Vieux bâtis. Dysfonctionnement urbain et échec administratif

A Oran, le phénomène des bâtis menaçant ruine ne relève plus d’un simple dysfonctionnement urbain, mais d’un échec administratif manifeste. Derrière les façades fissurées et les immeubles délabrés se cache une décision lourde de conséquences: la décentralisation du service chargé du recensement et du suivi de ces constructions à haut risque. Pendant des années, ce dossier sensible était géré par la PCU (Protection civile urbaine communale). Le travail se faisait de manière centralisée, avec des inspections régulières, une cartographie claire des immeubles dangereux et un suivi rigoureux des décisions d’évacuation.
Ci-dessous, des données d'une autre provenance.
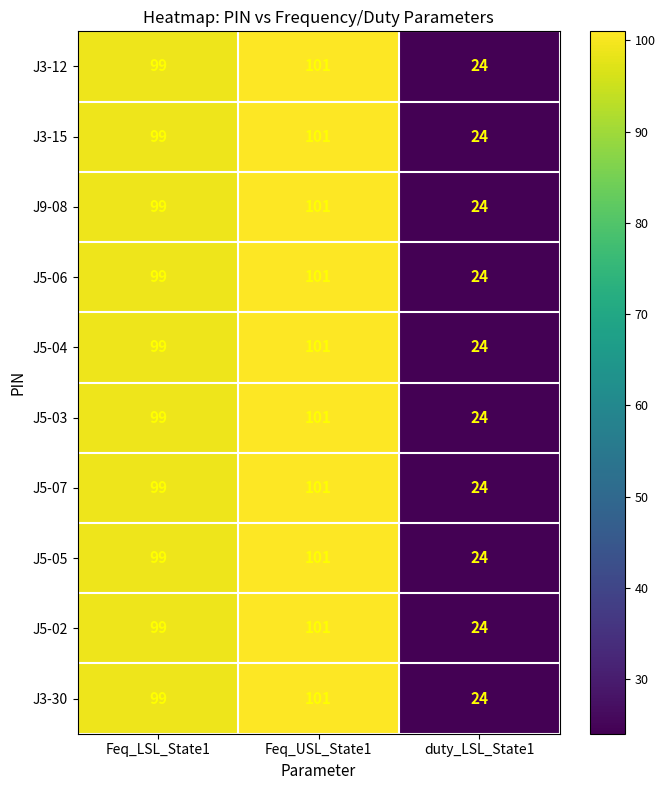

Where is J5-02 nearest to the value 62?

Feq_LSL_State1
Le système, bien que perfectible, fonctionnait. La prévention primait et la coordination entre services permettait d’anticiper les drames. Mais depuis le transfert de cette mission aux délégations communales, par arrondissement, la situation s’est gravement détériorée. Chaque structure travaille désormais en vase clos, sans vision globale ni véritable coordination. Le recensement est incomplet, le suivi quasi inexistant et les décisions souvent laissées sans application. Cette fragmentation a ouvert la porte à l’anarchie administrative. Plus inquiétant encore, des immeubles pourtant évacués pour danger imminent sont aujourd’hui squattés. Des familles, parfois même des individus sans droit ni titre, réoccupent des bâtis déclarés inhabitables, au mépris total des règles de sécurité. Comment expliquer que ces situations perdurent sans intervention? Comment justifier ce silence face à un risque avéré pour la vie humaine? Dans certains cas, la question d’une complicité passive, voire active, se pose. Car il est difficile d’admettre qu’un tel laxisme puisse exister sans regards détournés, sans tolérances suspectes. Le danger est pourtant bien réel: chaque fissure ignorée, chaque immeuble squatté est une menace permanente, prête à se transformer en drame. À Oran, la gestion des bâtis menaçant ruine est passée d’un dispositif de prévention à une bombe à retardement. Tant que ce dossier ne sera pas repris avec sérieux, responsabilité et autorité, la ville continuera de frôler la catastrophe, au prix de vies humaines que l’on prétend pourtant vouloir protéger.